The authors of a study published Sept. 30, in the European Journal of Epidemiology Vaccines said the sole reliance on vaccination as a primary strategy to mitigate COVID-19 and its adverse consequences “needs to be re-examined.”
A study published Sept. 30, in the peer-reviewed European Journal of Epidemiology Vaccines found “no discernible relationship” between the percentage of population fully vaccinated and new COVID cases.
In fact, the study found the most fully vaccinated nations had the highest number of new COVID cases, based on the researchers’ analysis of emerging data during a seven-day period in September.
The authors said the sole reliance on vaccination as a primary strategy to mitigate COVID-19 and its adverse consequences “needs to be re-examined,” especially considering the Delta (B.1.617.2) variant and the likelihood of future variants.
“Other pharmacological and non-pharmacological interventions may need to be put in place alongside increasing vaccination rates. Such course correction, especially with regards to the policy narrative, becomes paramount with emerging scientific evidence on real-world effectiveness of the vaccines.”
As part of the study, researchers investigated the relationship between the percentage of population fully vaccinated and new COVID cases across 68 countries and 2,947 U.S. counties that had second dose vaccine, and available COVID case data.
For seven days preceding Sept. 3, researchers computed COVID cases per one million people for each country, as well as the percentage of population that was fully vaccinated.
Notably, Israel with more than 60% of its population fully vaccinated, had the highest COVID cases per 1 million people during the seven-day period.

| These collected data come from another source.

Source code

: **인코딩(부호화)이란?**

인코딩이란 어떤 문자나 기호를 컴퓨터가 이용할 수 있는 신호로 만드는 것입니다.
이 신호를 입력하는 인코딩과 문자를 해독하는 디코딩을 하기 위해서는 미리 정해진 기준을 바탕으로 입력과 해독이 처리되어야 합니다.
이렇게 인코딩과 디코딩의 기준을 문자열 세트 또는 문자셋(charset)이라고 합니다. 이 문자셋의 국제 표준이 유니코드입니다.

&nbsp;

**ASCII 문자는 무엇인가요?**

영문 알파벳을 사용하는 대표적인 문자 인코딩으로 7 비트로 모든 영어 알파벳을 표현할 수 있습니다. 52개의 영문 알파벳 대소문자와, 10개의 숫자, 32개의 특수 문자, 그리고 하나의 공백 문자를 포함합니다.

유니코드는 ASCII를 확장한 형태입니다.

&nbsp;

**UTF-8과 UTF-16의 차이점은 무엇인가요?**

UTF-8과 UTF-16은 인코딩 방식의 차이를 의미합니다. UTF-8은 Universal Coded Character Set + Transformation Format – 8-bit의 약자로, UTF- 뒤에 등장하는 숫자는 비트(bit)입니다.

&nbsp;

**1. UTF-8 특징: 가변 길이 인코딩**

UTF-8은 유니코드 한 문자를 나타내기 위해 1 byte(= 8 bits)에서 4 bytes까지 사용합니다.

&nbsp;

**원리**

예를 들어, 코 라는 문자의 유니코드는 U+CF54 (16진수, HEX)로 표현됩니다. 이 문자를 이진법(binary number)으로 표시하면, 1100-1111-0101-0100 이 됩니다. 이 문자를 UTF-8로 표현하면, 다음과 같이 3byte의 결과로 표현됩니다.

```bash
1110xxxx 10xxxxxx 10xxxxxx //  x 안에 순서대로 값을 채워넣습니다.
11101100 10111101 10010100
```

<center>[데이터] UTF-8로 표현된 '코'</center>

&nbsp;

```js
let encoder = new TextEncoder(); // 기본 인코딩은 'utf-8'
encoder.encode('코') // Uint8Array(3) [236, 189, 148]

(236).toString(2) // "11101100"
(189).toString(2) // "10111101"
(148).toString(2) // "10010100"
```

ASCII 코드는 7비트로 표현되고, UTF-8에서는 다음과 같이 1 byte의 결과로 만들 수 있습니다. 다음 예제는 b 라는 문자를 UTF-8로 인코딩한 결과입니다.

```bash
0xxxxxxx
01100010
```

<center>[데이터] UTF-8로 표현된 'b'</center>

Iceland and Portugal, with more than 75% of their populations fully vaccinated, had more COVID cases per 1 million people than countries such as Vietnam and South Africa, where only about 10% of the population is fully vaccinated.

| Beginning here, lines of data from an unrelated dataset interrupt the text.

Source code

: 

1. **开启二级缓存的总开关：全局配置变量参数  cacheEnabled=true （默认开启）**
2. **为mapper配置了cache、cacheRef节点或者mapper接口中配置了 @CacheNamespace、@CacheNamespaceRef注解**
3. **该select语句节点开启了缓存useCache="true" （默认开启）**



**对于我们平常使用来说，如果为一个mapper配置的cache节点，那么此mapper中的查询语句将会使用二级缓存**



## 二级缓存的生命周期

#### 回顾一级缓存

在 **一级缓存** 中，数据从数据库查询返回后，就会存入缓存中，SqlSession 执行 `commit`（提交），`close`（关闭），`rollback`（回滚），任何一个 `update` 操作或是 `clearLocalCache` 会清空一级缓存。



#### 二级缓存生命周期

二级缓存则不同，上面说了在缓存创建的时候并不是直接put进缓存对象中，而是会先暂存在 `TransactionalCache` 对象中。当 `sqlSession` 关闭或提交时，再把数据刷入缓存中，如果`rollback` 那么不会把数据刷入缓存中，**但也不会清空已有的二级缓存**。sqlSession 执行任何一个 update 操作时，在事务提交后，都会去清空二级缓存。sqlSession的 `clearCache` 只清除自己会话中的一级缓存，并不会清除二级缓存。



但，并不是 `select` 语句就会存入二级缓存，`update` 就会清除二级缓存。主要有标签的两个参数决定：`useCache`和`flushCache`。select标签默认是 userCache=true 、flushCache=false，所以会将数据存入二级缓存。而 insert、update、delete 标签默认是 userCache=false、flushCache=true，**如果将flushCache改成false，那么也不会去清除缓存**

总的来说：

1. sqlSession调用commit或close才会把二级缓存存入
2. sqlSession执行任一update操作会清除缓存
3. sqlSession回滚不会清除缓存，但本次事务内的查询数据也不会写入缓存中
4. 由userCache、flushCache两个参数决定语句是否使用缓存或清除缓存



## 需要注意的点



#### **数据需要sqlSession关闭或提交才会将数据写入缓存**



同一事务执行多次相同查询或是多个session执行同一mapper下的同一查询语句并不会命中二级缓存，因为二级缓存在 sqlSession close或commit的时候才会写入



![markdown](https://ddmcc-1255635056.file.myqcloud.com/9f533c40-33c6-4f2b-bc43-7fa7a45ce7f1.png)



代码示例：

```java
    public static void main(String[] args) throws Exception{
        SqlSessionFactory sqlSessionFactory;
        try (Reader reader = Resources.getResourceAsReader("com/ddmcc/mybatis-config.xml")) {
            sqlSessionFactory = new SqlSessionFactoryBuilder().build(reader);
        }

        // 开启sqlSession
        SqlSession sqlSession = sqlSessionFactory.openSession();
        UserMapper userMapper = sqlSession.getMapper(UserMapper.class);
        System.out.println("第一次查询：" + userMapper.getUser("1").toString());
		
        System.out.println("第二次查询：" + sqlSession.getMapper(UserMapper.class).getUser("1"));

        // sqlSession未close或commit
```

Across U.S. counties, the median new COVID cases per 100,000 people during the seven-day period was similar across the categories of percentage of population fully vaccinated.
The researchers found a substantial county variation in new COVID cases within categories of percentage of population fully vaccinated. There also appeared to be no significant signaling of COVID cases decreasing in counties where a higher percentages of the population was fully vaccinated.
Of the top five counties with the highest percentage of population fully vaccinated (99.9% – 84.3%), the Centers for Disease Control and Prevention (CDC) identified four as “high” transmission counties.
Three of the four counties classified as “high” transmission had fully vaccinated rates of 90% or higher. Conversely, of the 57 counties classified as “low” transmission by the CDC, 15 had fully vaccinated rates of 20% or lower.
The findings also showed no discernible association between COVID cases and fully vaccinated rates when a one-month lag was considered, to account for the 14-day period it takes for a vaccine to be considered effective.
The authors suggested a correction to the policy narrative is warranted, as increasing vaccination rates is not enough. “Such course correction, especially with regards to the policy narrative, becomes paramount with emerging scientific evidence on real-world effectiveness of the vaccines,” they wrote.
The authors cited data from the Ministry of Health in Israel showing the effectiveness of two doses of Pfizer’s COVID vaccine against preventing SARS-CoV-2 infection was reported to be 39% — substantially lower than the reported trial efficacy of 96%.